Given the divergent positions of the State Council and the Competition Council, the next discussions on the bill and the implementation of the new law can be followed with interest.
Loss of LNS monopoly in the field of pathological anatomy
In a judgment of 27 April 2017 the Administrative Tribunal (hereinafter « the Tribunal ») annulled a ministerial decision of 23 October 2015 rejecting the request of a Luxembourg laboratory aimed at obtaining an authorisation for the extension of its laboratory activities to the field of pathological anatomy.
The Minister having decided to refuse the joint-stock company after consulting a professor’s report and ignoring the favorable opinion of the Medical College and the Laboratory Advisory Board, did not see « any obligation or compelling reasons to create one or more new pathological anatomy laboratories ». Such an opening of the market would lead to competition between the different laboratories, which would no longer have the capacity and the means to provide reliable work.
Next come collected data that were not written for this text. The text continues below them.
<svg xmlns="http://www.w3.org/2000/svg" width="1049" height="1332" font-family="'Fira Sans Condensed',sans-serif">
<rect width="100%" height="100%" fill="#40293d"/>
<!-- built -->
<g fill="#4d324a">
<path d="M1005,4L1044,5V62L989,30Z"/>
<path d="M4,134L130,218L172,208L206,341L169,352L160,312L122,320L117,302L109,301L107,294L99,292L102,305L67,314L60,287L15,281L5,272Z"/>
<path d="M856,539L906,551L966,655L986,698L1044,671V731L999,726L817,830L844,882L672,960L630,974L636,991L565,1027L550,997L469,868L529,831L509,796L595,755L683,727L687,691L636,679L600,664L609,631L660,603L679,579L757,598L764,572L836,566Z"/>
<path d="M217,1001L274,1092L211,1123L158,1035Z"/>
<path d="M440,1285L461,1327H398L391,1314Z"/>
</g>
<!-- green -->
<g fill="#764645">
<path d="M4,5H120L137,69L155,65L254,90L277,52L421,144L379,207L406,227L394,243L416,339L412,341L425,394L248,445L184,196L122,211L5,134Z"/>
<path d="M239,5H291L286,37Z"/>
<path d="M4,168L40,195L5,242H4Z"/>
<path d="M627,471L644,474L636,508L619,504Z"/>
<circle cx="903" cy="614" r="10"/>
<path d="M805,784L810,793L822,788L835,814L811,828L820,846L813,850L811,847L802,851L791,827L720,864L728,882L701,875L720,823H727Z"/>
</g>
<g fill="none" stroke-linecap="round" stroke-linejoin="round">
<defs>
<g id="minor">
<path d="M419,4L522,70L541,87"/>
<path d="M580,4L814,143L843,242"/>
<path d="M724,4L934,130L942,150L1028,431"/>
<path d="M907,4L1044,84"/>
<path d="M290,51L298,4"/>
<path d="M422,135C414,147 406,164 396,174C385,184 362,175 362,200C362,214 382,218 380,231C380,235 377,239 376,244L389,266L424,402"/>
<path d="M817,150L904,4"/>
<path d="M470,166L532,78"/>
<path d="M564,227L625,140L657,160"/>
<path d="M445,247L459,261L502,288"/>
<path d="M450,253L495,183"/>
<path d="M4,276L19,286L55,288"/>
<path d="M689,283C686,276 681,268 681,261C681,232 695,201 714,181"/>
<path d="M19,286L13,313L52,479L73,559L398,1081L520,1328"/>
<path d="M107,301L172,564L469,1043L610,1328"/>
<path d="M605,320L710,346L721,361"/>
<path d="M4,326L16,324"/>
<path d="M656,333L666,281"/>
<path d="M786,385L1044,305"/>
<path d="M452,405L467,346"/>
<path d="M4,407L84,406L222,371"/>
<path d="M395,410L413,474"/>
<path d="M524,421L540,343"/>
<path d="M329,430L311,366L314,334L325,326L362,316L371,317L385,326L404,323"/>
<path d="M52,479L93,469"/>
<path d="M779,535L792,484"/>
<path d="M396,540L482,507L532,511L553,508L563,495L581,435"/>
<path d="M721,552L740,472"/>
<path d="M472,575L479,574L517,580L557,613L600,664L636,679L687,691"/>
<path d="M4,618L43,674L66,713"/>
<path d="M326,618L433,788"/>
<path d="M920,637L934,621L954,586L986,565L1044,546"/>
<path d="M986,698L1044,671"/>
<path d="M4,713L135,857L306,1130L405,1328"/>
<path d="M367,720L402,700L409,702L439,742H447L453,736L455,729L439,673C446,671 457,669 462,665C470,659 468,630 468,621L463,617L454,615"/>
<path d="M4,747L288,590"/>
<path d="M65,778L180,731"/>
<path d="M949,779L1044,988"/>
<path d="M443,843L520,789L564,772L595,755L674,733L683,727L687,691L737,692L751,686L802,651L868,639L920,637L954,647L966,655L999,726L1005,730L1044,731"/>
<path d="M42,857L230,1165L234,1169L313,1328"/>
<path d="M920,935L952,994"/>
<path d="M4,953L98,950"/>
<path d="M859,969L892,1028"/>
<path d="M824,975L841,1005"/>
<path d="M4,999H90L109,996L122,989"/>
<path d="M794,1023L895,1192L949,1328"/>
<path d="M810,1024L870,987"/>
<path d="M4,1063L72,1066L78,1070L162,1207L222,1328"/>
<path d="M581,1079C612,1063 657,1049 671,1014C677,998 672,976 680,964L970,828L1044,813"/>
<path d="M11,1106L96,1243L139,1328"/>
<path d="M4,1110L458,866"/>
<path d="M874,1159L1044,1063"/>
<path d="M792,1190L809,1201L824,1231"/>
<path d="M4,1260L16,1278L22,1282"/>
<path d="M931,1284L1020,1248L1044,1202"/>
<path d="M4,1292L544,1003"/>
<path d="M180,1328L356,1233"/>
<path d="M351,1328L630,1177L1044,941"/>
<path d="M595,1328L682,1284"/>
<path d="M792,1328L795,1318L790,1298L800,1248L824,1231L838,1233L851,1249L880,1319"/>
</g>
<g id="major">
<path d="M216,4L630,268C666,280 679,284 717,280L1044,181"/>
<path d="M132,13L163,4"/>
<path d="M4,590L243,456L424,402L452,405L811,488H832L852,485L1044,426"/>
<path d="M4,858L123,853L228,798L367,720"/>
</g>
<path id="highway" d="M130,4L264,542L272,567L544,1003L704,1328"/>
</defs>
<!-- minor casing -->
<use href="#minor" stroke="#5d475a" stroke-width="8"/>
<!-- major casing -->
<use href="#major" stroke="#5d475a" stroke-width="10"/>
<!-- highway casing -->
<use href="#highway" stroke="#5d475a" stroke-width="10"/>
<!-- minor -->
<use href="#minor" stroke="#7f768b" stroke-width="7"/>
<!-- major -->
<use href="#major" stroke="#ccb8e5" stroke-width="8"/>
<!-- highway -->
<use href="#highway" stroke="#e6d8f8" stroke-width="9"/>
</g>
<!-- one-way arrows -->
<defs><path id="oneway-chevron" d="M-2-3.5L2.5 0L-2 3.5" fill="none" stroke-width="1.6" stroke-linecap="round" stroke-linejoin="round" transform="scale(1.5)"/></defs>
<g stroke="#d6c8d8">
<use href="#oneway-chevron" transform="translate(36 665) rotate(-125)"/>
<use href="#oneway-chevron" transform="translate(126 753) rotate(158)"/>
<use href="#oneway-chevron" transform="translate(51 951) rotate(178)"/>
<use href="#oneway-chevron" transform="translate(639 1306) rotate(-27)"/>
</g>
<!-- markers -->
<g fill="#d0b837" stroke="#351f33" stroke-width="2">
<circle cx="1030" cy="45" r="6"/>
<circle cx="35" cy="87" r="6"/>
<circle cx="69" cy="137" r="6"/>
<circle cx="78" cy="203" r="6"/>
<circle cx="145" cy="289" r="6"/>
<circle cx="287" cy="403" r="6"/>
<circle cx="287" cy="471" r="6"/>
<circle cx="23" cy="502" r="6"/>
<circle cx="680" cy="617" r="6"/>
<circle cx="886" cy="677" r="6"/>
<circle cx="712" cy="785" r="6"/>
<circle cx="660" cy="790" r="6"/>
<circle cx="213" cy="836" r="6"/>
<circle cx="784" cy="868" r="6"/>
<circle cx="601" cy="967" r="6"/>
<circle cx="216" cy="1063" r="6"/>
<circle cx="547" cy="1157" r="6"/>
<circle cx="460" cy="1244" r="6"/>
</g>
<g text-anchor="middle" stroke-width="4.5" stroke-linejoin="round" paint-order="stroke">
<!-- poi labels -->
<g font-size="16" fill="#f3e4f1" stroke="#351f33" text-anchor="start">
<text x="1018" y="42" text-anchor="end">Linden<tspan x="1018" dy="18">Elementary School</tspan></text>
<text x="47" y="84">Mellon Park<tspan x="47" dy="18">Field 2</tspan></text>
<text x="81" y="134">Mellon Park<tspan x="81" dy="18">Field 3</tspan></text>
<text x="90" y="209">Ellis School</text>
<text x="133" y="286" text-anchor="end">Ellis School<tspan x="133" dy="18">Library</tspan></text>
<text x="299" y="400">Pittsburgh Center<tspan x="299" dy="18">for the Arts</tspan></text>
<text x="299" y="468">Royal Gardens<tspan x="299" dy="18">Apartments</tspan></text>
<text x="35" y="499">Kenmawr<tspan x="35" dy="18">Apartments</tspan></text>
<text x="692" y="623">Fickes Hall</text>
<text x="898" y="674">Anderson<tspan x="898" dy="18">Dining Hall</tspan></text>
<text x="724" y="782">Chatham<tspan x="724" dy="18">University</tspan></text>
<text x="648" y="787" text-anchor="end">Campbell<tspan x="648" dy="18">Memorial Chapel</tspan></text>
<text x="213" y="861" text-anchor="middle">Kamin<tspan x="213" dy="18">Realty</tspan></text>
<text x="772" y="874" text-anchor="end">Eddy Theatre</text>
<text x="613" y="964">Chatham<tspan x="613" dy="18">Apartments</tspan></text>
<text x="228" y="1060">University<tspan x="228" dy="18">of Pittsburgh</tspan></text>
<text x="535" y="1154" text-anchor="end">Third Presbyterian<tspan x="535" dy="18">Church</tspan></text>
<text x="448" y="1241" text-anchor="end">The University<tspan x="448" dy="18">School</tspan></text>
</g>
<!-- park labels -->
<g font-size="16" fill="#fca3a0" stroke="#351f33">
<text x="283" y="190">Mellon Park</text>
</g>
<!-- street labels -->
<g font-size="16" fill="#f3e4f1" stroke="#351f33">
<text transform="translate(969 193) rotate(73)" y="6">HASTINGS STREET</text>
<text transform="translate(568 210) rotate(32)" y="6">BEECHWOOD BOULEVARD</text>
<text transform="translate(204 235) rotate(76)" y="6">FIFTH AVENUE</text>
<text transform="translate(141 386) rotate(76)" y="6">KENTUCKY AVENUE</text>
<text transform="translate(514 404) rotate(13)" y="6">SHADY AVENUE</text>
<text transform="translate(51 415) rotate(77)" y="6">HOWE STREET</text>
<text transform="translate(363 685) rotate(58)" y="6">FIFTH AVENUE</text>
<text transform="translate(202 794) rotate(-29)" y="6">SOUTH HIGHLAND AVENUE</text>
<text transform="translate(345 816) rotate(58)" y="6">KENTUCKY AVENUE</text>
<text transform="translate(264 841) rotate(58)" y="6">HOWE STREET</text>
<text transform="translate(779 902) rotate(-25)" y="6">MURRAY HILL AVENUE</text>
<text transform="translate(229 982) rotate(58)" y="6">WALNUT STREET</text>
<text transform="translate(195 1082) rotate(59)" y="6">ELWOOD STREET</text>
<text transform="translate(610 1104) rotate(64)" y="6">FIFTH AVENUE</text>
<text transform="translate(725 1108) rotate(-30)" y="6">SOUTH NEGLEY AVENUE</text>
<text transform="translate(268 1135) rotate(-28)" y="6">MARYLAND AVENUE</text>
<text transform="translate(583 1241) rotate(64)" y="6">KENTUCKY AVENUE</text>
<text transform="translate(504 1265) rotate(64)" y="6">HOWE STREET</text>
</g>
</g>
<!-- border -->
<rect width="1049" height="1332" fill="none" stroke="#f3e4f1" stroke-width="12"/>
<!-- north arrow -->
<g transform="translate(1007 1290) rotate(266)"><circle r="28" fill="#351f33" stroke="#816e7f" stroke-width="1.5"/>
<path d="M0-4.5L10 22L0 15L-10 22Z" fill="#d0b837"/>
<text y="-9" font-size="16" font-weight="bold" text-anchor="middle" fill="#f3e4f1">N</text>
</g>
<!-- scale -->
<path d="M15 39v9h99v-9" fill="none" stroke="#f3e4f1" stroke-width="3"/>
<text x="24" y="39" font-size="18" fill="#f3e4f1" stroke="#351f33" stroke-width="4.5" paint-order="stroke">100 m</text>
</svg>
Thus, according to the Minister of Health, the principle of freedom to provide services does not apply to examinations of pathological anatomy.
Furthermore, the applicant has been criticised for failing to demonstrate that the other legal requirements for the overall activities of a medical analysis laboratory are satisfied.
According to Article 3 of the Law of 16 July 1984, the establishment of a new laboratory must correspond to a need at national, regional or local level and, in addition, several legal and regulatory requirements must be fulfilled so that an authorisation may be granted to a new laboratory on the territory of Luxembourg.
The Tribunal found that the Minister did not provide any evidence to support the view that the physician’s opinion would be more reliable or relevant than those of the Medical College and the Advisory Board. As to the reason for the Minister’s refusal, the Tribunal deduces that « the Minister was wrong to conclude that there was no national, regional or local need for the extension of the applicant’s activities to the field of pathological anatomy » knowing that at the moment the laboratories from outside the borders subcontract requests for analyses sent to the LNS (Laboratoire national de santé). The refusal sought to ensure the continuity of the State monopoly of the LNS.
As to the alleged failure to provide evidence that the laboratory meets the legal and regulatory requirements, the Tribunal finds that the applicant has carried out analyses in other areas for years and thus has all the necessary authorisations.
The State of the Grand Duchy of Luxembourg has now appealed in this case.